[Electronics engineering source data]

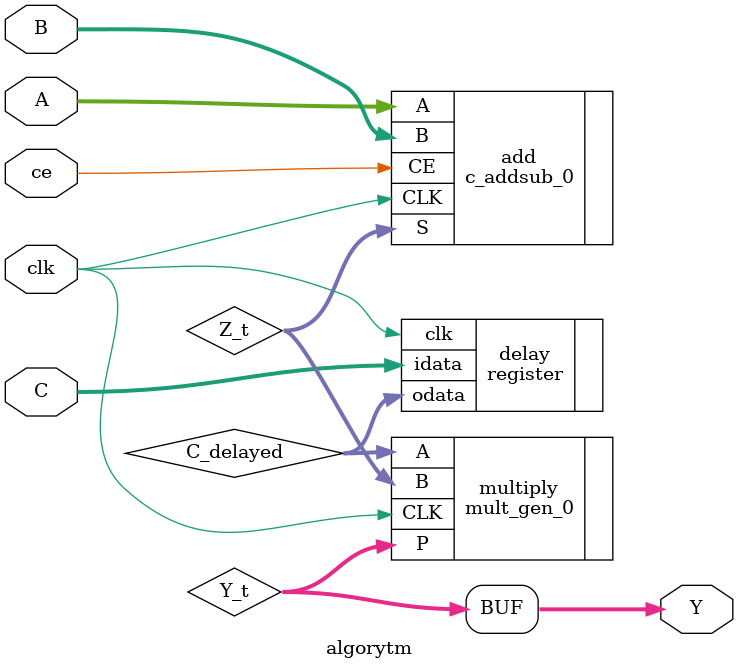
<source format=v>
`timescale 1ns / 1ps


module algorytm(
    input clk,
    input ce,
    input [14:0] A,
    input [14:0] B,
    input [14:0] C,
    output [29:0] Y
);

wire signed [14:0] Z_t;
wire signed [14:0] C_delayed;
wire signed [29:0] Y_t;

c_addsub_0 add
(
    .A(A),
    .B(B),
    .CLK(clk),
    .CE(ce),
    .S(Z_t) 
);
    
register #(
    .N(15),
    .DELAY(2)
) delay (
    .idata(C),
    .odata(C_delayed),
    .clk(clk)
);


mult_gen_0 multiply
(
    .CLK(clk),
    .A(C_delayed),
    .B(Z_t),
    .P(Y_t)
);

assign Y = Y_t;
endmodule

</source>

Instructions for the task ▸
The answer must be the full set of records, repeated exactly, with no pictures.

Answer for this exercise ▸
<source format=v>
`timescale 1ns / 1ps


module algorytm(
    input clk,
    input ce,
    input [14:0] A,
    input [14:0] B,
    input [14:0] C,
    output [29:0] Y
);

wire signed [14:0] Z_t;
wire signed [14:0] C_delayed;
wire signed [29:0] Y_t;

c_addsub_0 add
(
    .A(A),
    .B(B),
    .CLK(clk),
    .CE(ce),
    .S(Z_t) 
);
    
register #(
    .N(15),
    .DELAY(2)
) delay (
    .idata(C),
    .odata(C_delayed),
    .clk(clk)
);


mult_gen_0 multiply
(
    .CLK(clk),
    .A(C_delayed),
    .B(Z_t),
    .P(Y_t)
);

assign Y = Y_t;
endmodule

</source>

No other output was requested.